» **CONSIGNE**: Dans le texte ci-dessous sur le droit au silence des magistrats, recopiez mot pour mot le passage allant de « L’ŒIL DE L’EXPERT. » jusqu'à « de la justice. ».

» **TEXTE**:
· · · · ·
L’ŒIL DE L’EXPERT. Emmanuel Poinas, vice-président du tribunal de première instance de Nouméa, nous livre ses réflexions sur les conséquences de la QPC « droit au silence », 2024-1097 du 24 juin 2024 et anticipe un risque pour la préservation de l’indépendance de la justice.

Le Conseil supérieur de la magistrature (CSM) instruit et examine les procédures disciplinaires concernant les magistrats de l'ordre judiciaire (articles 43 et suivants de l'ordonnance n° 58-1270 du 22 décembre 1958 portant loi organique relative au statut de la magistrature). Pour les magistrats du ministère public, il agit comme conseil du ministre qui détient le pouvoir disciplinaire final. Pour les magistrats du siège, le CSM fonctionne comme une juridiction administrative spécialisée (JAS).

La procédure préalable à l'édiction d'une sanction disciplinaire est identique pour les magistrats du siège et du parquet, même si les dispositions de l'ordonnance portant loi organique relative au statut de la magistrature ne sont pas exprimées dans les mêmes termes (articles 58-1 et suivants de l'ordonnance portant statut de la magistrature).

Le Conseil constitutionnel a déclaré inconstitutionnelles plusieurs dispositions du statut de la magistrature à l'occasion d'une question prioritaire de constitutionnalité portant sur le « droit au silence » qui aurait dû être garanti aux magistrats de l'ordre judiciaire dans le cadre des procédures disciplinaires les concernant (décision n° 2024-1097 QPC du 24 juin 2024).
· · · · ·
Enregistrements issus d'un jeu de données
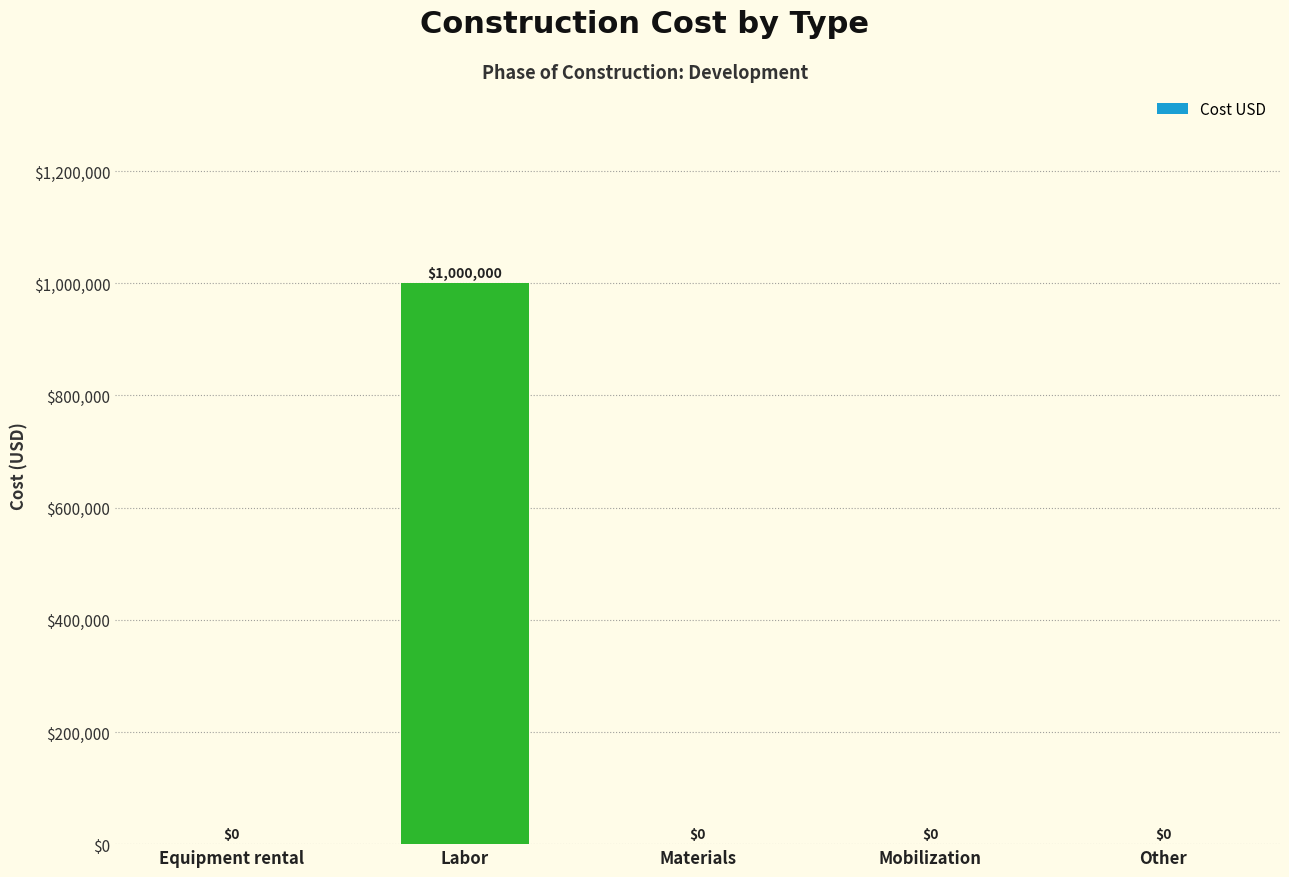

Are the bars horizontal?

No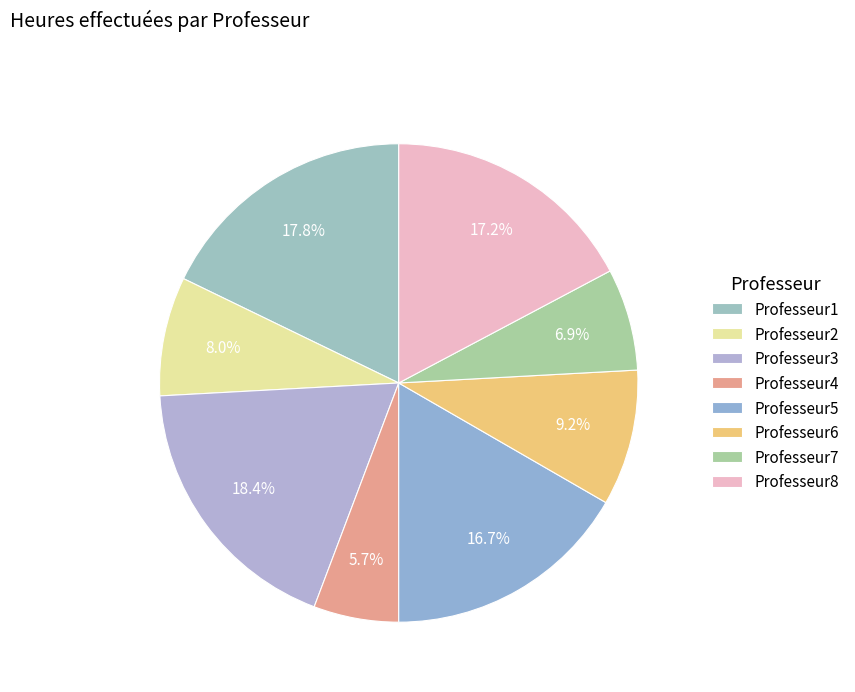

Count the number of slices in the pie.

8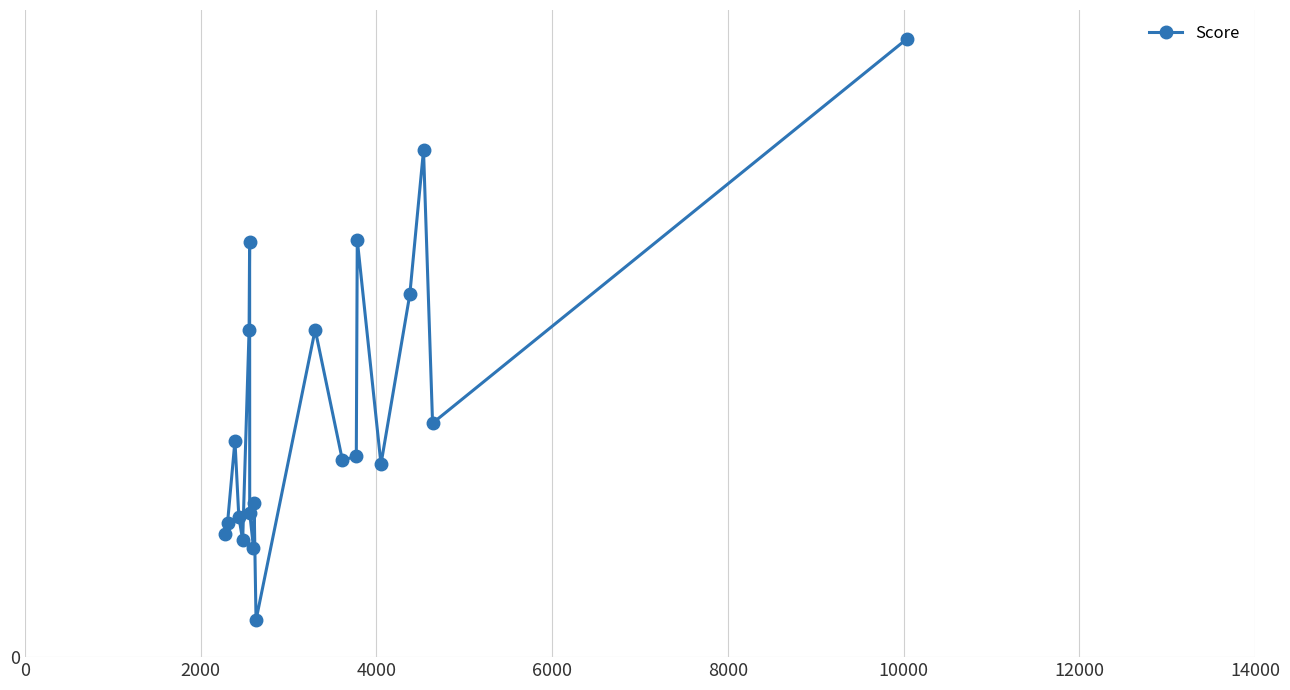

Does the chart have visible grid lines?

Yes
· · · · ·
» **RÉSULTAT**:
L’ŒIL DE L’EXPERT. Emmanuel Poinas, vice-président du tribunal de première instance de Nouméa, nous livre ses réflexions sur les conséquences de la QPC « droit au silence », 2024-1097 du 24 juin 2024 et anticipe un risque pour la préservation de l’indépendance de la justice.